Dataset records section start

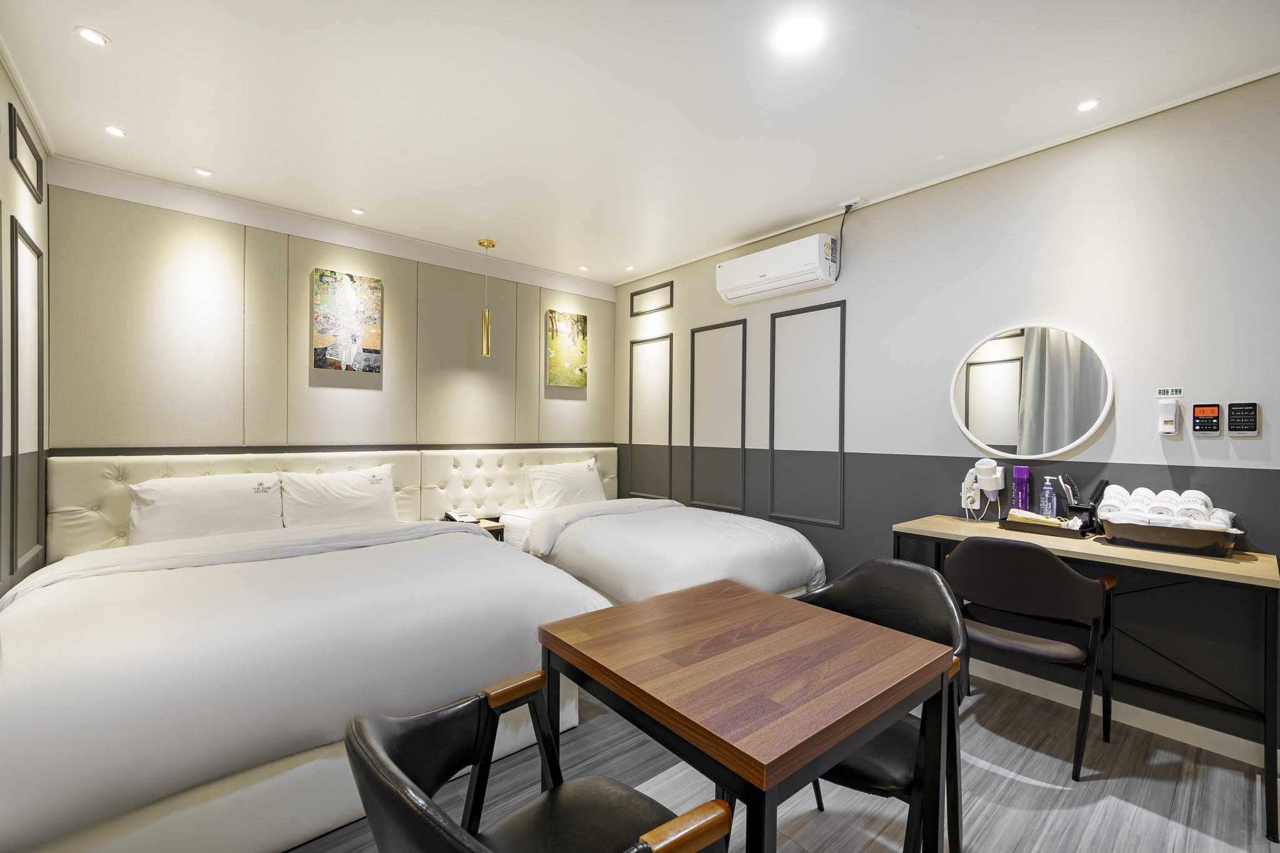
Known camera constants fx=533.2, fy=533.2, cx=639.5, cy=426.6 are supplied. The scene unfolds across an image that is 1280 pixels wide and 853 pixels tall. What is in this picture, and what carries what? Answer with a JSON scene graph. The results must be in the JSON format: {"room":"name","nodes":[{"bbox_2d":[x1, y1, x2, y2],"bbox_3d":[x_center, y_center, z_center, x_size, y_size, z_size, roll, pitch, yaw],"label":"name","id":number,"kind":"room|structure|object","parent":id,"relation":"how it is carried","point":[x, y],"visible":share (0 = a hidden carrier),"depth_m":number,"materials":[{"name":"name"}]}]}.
{"room":"bedroom","nodes":[
{"label":"bedroom","id":0,"kind":"room"},
{"bbox_2d":[0,54,51,594],"bbox_3d":[-1.317,-0.048,0.637,0.129,2.615,5.191,0,0,-41],"label":"left wall","id":1,"kind":"structure","parent":0,"point":[1,75],"depth_m":2.17,"materials":[{"name":"paint"}]},
{"bbox_2d":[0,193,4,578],"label":"wall molding","id":2,"kind":"object","parent":1,"relation":"attached to","point":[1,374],"visible":0.99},
{"bbox_2d":[7,102,44,202],"bbox_3d":[-2.592,-1.125,2.256,0.016,0.230,0.540,0,0,-41],"label":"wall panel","id":3,"kind":"object","parent":1,"relation":"attached to","point":[26,140],"visible":0.98,"depth_m":2.21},
{"bbox_2d":[7,216,45,573],"bbox_3d":[-2.553,-0.105,2.232,0.033,1.340,0.517,0,0,-41],"label":"wall molding","id":4,"kind":"structure","parent":1,"relation":"attached to","point":[19,232],"depth_m":2.23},
{"bbox_2d":[38,155,614,475],"bbox_3d":[-1.646,-0.045,3.867,3.603,2.598,0.142,0,0,-41],"label":"back wall","id":5,"kind":"structure","parent":0,"point":[146,207],"depth_m":3.24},
{"bbox_2d":[43,444,615,560],"bbox_3d":[-1.509,0.605,3.730,3.633,0.893,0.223,0,0,-41],"label":"headboard","id":6,"kind":"object","parent":5,"relation":"attached to","point":[111,515],"visible":0.49,"depth_m":3.41,"materials":[{"name":"leather"}]},
{"bbox_2d":[311,268,383,371],"bbox_3d":[-1.937,-0.687,3.538,0.407,0.646,0.035,0,0,-41],"label":"picture","id":7,"kind":"object","parent":5,"relation":"attached to","point":[327,332],"visible":0.98,"depth_m":3.51},
{"bbox_2d":[545,310,588,387],"bbox_3d":[-0.626,-0.666,4.629,0.387,0.643,0.033,0,0,-41],"label":"picture","id":8,"kind":"object","parent":5,"relation":"attached to","point":[574,334],"visible":0.98,"depth_m":4.60},
{"bbox_2d":[0,0,1279,288],"bbox_3d":[0.088,-1.384,1.896,3.675,0.106,5.693,0,0,-41],"label":"ceiling","id":9,"kind":"structure","parent":0,"point":[201,152],"depth_m":2.16,"materials":[{"name":"white paint"}]},
{"bbox_2d":[75,26,109,46],"bbox_3d":[-1.900,-1.353,1.851,0.093,0.008,0.093,0,0,-41],"label":"ceiling light","id":10,"kind":"object","parent":9,"relation":"in","point":[86,33],"visible":0.98,"depth_m":1.85,"materials":[{"name":"white plastic"}]},
{"bbox_2d":[103,124,128,138],"bbox_3d":[-2.415,-1.359,2.456,0.091,0.007,0.094,0,0,-41],"label":"ceiling light","id":11,"kind":"object","parent":9,"relation":"in","point":[114,130],"visible":0.98,"depth_m":2.45,"materials":[{"name":"white plastic"}]},
{"bbox_2d":[193,166,213,176],"bbox_3d":[-2.332,-1.361,2.849,0.092,0.008,0.092,0,0,-41],"label":"ceiling light","id":12,"kind":"object","parent":9,"relation":"in","point":[204,172],"visible":0.98,"depth_m":2.85,"materials":[{"name":"white plastic"}]},
{"bbox_2d":[350,206,365,215],"bbox_3d":[-1.772,-1.355,3.353,0.088,0.008,0.088,0,0,-41],"label":"ceiling light","id":13,"kind":"object","parent":9,"relation":"in","point":[357,210],"visible":0.98,"depth_m":3.35,"materials":[{"name":"white plastic"}]},
{"bbox_2d":[476,238,496,355],"bbox_3d":[-1.098,-0.923,3.819,0.117,0.824,0.117,0,0,-41],"label":"pendant lamp","id":14,"kind":"object","parent":9,"relation":"hanging from","point":[484,339],"visible":0.99,"depth_m":3.79,"materials":[{"name":"gold metal"}]},
{"bbox_2d":[578,264,589,271],"bbox_3d":[-0.472,-1.342,4.518,0.098,0.013,0.099,0,0,-41],"label":"ceiling light","id":15,"kind":"object","parent":9,"relation":"in","point":[584,267],"visible":0.98,"depth_m":4.51,"materials":[{"name":"white plastic"}]},
{"bbox_2d":[624,264,636,270],"bbox_3d":[-0.083,-1.340,4.506,0.096,0.014,0.098,0,0,-41],"label":"ceiling light","id":16,"kind":"object","parent":9,"relation":"in","point":[629,267],"visible":0.98,"depth_m":4.50,"materials":[{"name":"white plastic"}]},
{"bbox_2d":[775,16,823,51],"bbox_3d":[0.538,-1.324,1.805,0.159,0.008,0.160,0,0,-41],"label":"ceiling light","id":17,"kind":"object","parent":9,"relation":"in","point":[797,33],"visible":0.98,"depth_m":1.80,"materials":[{"name":"white"}]},
{"bbox_2d":[839,196,866,211],"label":"electrical outlet","id":18,"kind":"object","parent":9,"relation":"attached to","point":[860,200],"visible":0.96,"depth_m":3.15,"materials":[{"name":"white plastic"}]},
{"bbox_2d":[1076,97,1101,111],"bbox_3d":[1.858,-1.333,2.210,0.087,0.008,0.086,0,0,-41],"label":"ceiling light","id":19,"kind":"object","parent":9,"relation":"in","point":[1085,105],"visible":0.98,"depth_m":2.21,"materials":[{"name":"white plastic"}]},
{"bbox_2d":[284,671,1279,852],"bbox_3d":[0.191,1.303,1.606,3.769,0.100,5.518,0,0,-41],"label":"floor","id":20,"kind":"structure","parent":0,"point":[1038,789],"depth_m":1.83,"materials":[{"name":"wood"}]},
{"bbox_2d":[0,510,608,852],"bbox_3d":[-1.421,0.859,2.337,1.835,0.760,2.048,0,0,-41],"label":"bed","id":21,"kind":"object","parent":20,"relation":"on","point":[21,779],"visible":0.95,"depth_m":1.62,"materials":[{"name":"white fabric"}]},
{"bbox_2d":[126,471,284,545],"bbox_3d":[-2.279,0.457,2.845,0.670,0.385,0.311,0,0,-41],"label":"pillow","id":22,"kind":"object","parent":21,"relation":"on","point":[206,490],"visible":0.88,"depth_m":2.75,"materials":[{"name":"white fabric"}]},
{"bbox_2d":[277,463,400,527],"bbox_3d":[-1.820,0.459,3.255,0.672,0.416,0.281,0,0,-41],"label":"pillow","id":23,"kind":"object","parent":21,"relation":"on","point":[382,484],"visible":0.91,"depth_m":3.17,"materials":[{"name":"white fabric"}]},
{"bbox_2d":[438,515,505,540],"bbox_3d":[-1.194,0.948,3.694,0.375,0.558,0.454,0,0,-41],"label":"nightstand","id":24,"kind":"object","parent":20,"relation":"on","point":[492,528],"visible":0.18,"depth_m":3.66,"materials":[{"name":"brown wood"}]},
{"bbox_2d":[443,508,477,523],"bbox_3d":[-1.248,0.618,3.710,0.177,0.083,0.198,0,0,-41],"label":"telephone","id":25,"kind":"object","parent":24,"relation":"on","point":[459,518],"visible":0.98,"depth_m":3.68,"materials":[{"name":"white plastic"}]},
{"bbox_2d":[340,675,729,852],"bbox_3d":[-0.176,0.832,0.880,0.545,0.809,0.577,0,0,-41],"label":"armchair","id":26,"kind":"object","parent":20,"relation":"on","point":[389,762],"visible":1,"depth_m":0.97,"materials":[{"name":"black leather"}]},
{"bbox_2d":[491,494,826,604],"bbox_3d":[0.021,0.850,3.555,1.370,0.825,2.138,0,0,-41],"label":"bed","id":27,"kind":"object","parent":20,"relation":"on","point":[599,543],"visible":0.57,"depth_m":3.04,"materials":[{"name":"white fabric"}]},
{"bbox_2d":[526,459,606,509],"bbox_3d":[-0.567,0.486,4.296,0.679,0.401,0.306,0,0,-41],"label":"pillow","id":28,"kind":"object","parent":27,"relation":"on","point":[577,493],"visible":0.91,"depth_m":4.17,"materials":[{"name":"white fabric"}]},
{"bbox_2d":[536,578,956,852],"bbox_3d":[0.231,0.877,1.273,0.679,0.743,0.725,0,0,-41],"label":"table","id":29,"kind":"object","parent":20,"relation":"on","point":[627,608],"visible":0.99,"depth_m":1.11,"materials":[{"name":"brown wood"}]},
{"bbox_2d":[793,556,968,852],"bbox_3d":[0.595,0.842,1.514,0.543,0.838,0.576,0,0,-41],"label":"chair","id":30,"kind":"object","parent":20,"relation":"on","point":[890,595],"visible":0.44,"depth_m":1.46,"materials":[{"name":"black leather"}]},
{"bbox_2d":[944,537,1121,781],"bbox_3d":[1.525,0.843,2.136,0.543,0.833,0.548,0,0,-41],"label":"chair","id":31,"kind":"object","parent":20,"relation":"on","point":[1075,580],"visible":0.94,"depth_m":1.96,"materials":[{"name":"leather"}]},
{"bbox_2d":[892,515,1279,841],"bbox_3d":[1.750,0.866,2.222,0.550,0.795,1.188,0,0,-41],"label":"desk","id":32,"kind":"object","parent":20,"relation":"on","point":[1125,553],"visible":0.75,"depth_m":1.90,"materials":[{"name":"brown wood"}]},
{"bbox_2d":[997,515,1091,538],"bbox_3d":[1.806,0.445,2.381,0.185,0.040,0.316,0,0,-41],"label":"tray","id":33,"kind":"object","parent":32,"relation":"on","point":[1040,530],"visible":0.75,"depth_m":2.32,"materials":[{"name":"brown wood"}]},
{"bbox_2d":[1010,465,1029,512],"bbox_3d":[1.841,0.322,2.581,0.062,0.264,0.072,0,0,-41],"label":"purple bottle","id":34,"kind":"object","parent":33,"relation":"on","point":[1023,474],"visible":0.91,"depth_m":2.56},
{"bbox_2d":[1006,509,1066,527],"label":"paper packets","id":35,"kind":"object","parent":33,"relation":"on","point":[1015,513],"visible":0.81,"depth_m":2.38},
{"bbox_2d":[1038,475,1057,518],"bbox_3d":[1.883,0.343,2.463,0.066,0.223,0.066,0,0,-41],"label":"sanitizer bottle","id":36,"kind":"object","parent":33,"relation":"on","point":[1048,505],"visible":0.97,"depth_m":2.44,"materials":[{"name":"clear plastic"}]},
{"bbox_2d":[1058,473,1109,530],"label":"hairbrushes","id":37,"kind":"object","parent":32,"relation":"on","point":[1080,508],"visible":0.86,"depth_m":2.33,"materials":[{"name":"black plastic"}]},
{"bbox_2d":[1099,516,1242,555],"bbox_3d":[2.034,0.419,2.069,0.263,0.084,0.412,0,0,-41],"label":"tray","id":38,"kind":"object","parent":32,"relation":"on","point":[1178,530],"visible":0.85,"depth_m":1.99,"materials":[{"name":"brown plastic"}]},
{"bbox_2d":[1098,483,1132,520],"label":"rolled towel","id":39,"kind":"object","parent":38,"relation":"in","point":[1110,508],"visible":0.64,"depth_m":2.19,"materials":[{"name":"white fabric"}]},
{"bbox_2d":[1125,486,1158,515],"bbox_3d":[2.054,0.327,2.192,0.197,0.127,0.092,0,0,-41],"label":"rolled towel","id":40,"kind":"object","parent":38,"relation":"in","point":[1138,490],"visible":0.47,"depth_m":2.14,"materials":[{"name":"white fabric"}]},
{"bbox_2d":[1145,490,1178,521],"bbox_3d":[2.057,0.337,2.097,0.192,0.110,0.090,0,0,-41],"label":"rolled towel","id":41,"kind":"object","parent":38,"relation":"in","point":[1160,510],"visible":0.59,"depth_m":2.04,"materials":[{"name":"white fabric"}]},
{"bbox_2d":[1176,490,1214,523],"bbox_3d":[2.118,0.327,2.039,0.192,0.136,0.100,0,0,-41],"label":"rolled towel","id":42,"kind":"object","parent":38,"relation":"in","point":[1188,493],"visible":0.66,"depth_m":1.99,"materials":[{"name":"white fabric"}]},
{"bbox_2d":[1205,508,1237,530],"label":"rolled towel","id":43,"kind":"object","parent":38,"relation":"in","point":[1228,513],"visible":0.46,"depth_m":1.97,"materials":[{"name":"white fabric"}]},
{"bbox_2d":[612,70,1279,761],"bbox_3d":[1.543,-0.037,3.039,0.129,2.565,5.553,0,0,-41],"label":"right wall","id":44,"kind":"structure","parent":0,"point":[835,538],"depth_m":2.47,"materials":[{"name":"grey paint"}]},
{"bbox_2d":[627,331,673,501],"bbox_3d":[0.083,-0.026,4.603,0.040,1.340,0.537,0,0,-41],"label":"wall molding frame","id":45,"kind":"structure","parent":44,"relation":"attached to","point":[670,411],"depth_m":4.59,"materials":[{"name":"wood"}]},
{"bbox_2d":[629,280,673,316],"bbox_3d":[0.093,-1.109,4.644,0.017,0.230,0.534,0,0,-41],"label":"wall molding","id":46,"kind":"object","parent":44,"relation":"attached to","point":[634,294],"visible":0.98,"depth_m":4.63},
{"bbox_2d":[688,316,748,512],"bbox_3d":[0.571,-0.077,4.017,0.014,1.396,0.520,0,0,-41],"label":"wall molding frame","id":47,"kind":"structure","parent":44,"relation":"attached to","point":[692,444],"depth_m":4.00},
{"bbox_2d":[715,233,839,304],"bbox_3d":[0.887,-1.027,3.526,0.227,0.260,0.846,0,0,-41],"label":"air conditioner","id":48,"kind":"object","parent":44,"relation":"attached to","point":[767,277],"visible":0.98,"depth_m":3.40,"materials":[{"name":"white plastic"}]},
{"bbox_2d":[836,201,854,272],"bbox_3d":[1.242,-1.142,3.261,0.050,0.404,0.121,0,0,-41],"label":"power cord","id":49,"kind":"object","parent":48,"relation":"attached to","point":[842,225],"visible":0.97,"depth_m":3.27,"materials":[{"name":"black plastic"}]},
{"bbox_2d":[767,296,845,528],"bbox_3d":[1.068,-0.060,3.438,0.045,1.294,0.559,0,0,-41],"label":"wall molding frame","id":50,"kind":"structure","parent":44,"relation":"attached to","point":[842,374],"depth_m":3.44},
{"bbox_2d":[960,457,1006,521],"bbox_3d":[1.699,0.314,2.651,0.126,0.313,0.185,0,0,-41],"label":"hair dryer","id":51,"kind":"object","parent":44,"relation":"attached to","point":[993,476],"visible":0.99,"depth_m":2.63,"materials":[{"name":"white plastic"}]},
{"bbox_2d":[950,323,1114,458],"bbox_3d":[1.833,-0.172,2.543,0.038,0.632,0.663,0,0,-41],"label":"round mirror","id":52,"kind":"object","parent":44,"relation":"attached to","point":[1070,436],"visible":0.99,"depth_m":2.51,"materials":[{"name":"white mirror"}]},
{"bbox_2d":[966,658,1279,769],"bbox_3d":[1.766,1.211,2.637,0.015,0.087,4.452,0,0,-41],"label":"baseboard","id":53,"kind":"structure","parent":44,"relation":"attached to","point":[1123,705],"depth_m":2.25,"materials":[{"name":"white paint"}]},
{"bbox_2d":[1156,396,1180,435],"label":"emergency flashlight","id":54,"kind":"object","parent":44,"relation":"attached to","point":[1168,426],"visible":0.99,"depth_m":2.15,"materials":[{"name":"white plastic"}]},
{"bbox_2d":[1155,386,1183,398],"bbox_3d":[2.191,-0.140,2.205,0.009,0.049,0.088,0,0,-41],"label":"sign","id":55,"kind":"object","parent":44,"relation":"attached to","point":[1168,394],"visible":0.99,"depth_m":2.20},
{"bbox_2d":[1190,403,1221,435],"bbox_3d":[2.239,-0.029,2.109,0.028,0.122,0.078,0,0,-41],"label":"control","id":56,"kind":"object","parent":44,"relation":"attached to","point":[1203,419],"visible":0.98,"depth_m":2.10,"materials":[{"name":"black plastic"}]},
{"bbox_2d":[1226,401,1258,435],"bbox_3d":[2.298,-0.030,2.034,0.024,0.130,0.081,0,0,-41],"label":"control panel","id":57,"kind":"object","parent":44,"relation":"attached to","point":[1235,421],"visible":0.98,"depth_m":2.02,"materials":[{"name":"black plastic"}]}
]}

Dataset records section end

● Work task
Whenever a line of the data includes the word "room", show that line in full.

● Reply to the exercise
Known camera constants fx=533.2, fy=533.2, cx=639.5, cy=426.6 are supplied. The scene unfolds across an image that is 1280 pixels wide and 853 pixels tall. What is in this picture, and what carries what? Answer with a JSON scene graph. The results must be in the JSON format: {"room":"name","nodes":[{"bbox_2d":[x1, y1, x2, y2],"bbox_3d":[x_center, y_center, z_center, x_size, y_size, z_size, roll, pitch, yaw],"label":"name","id":number,"kind":"room|structure|object","parent":id,"relation":"how it is carried","point":[x, y],"visible":share (0 = a hidden carrier),"depth_m":number,"materials":[{"name":"name"}]}]}.
{"room":"bedroom","nodes":[
{"label":"bedroom","id":0,"kind":"room"},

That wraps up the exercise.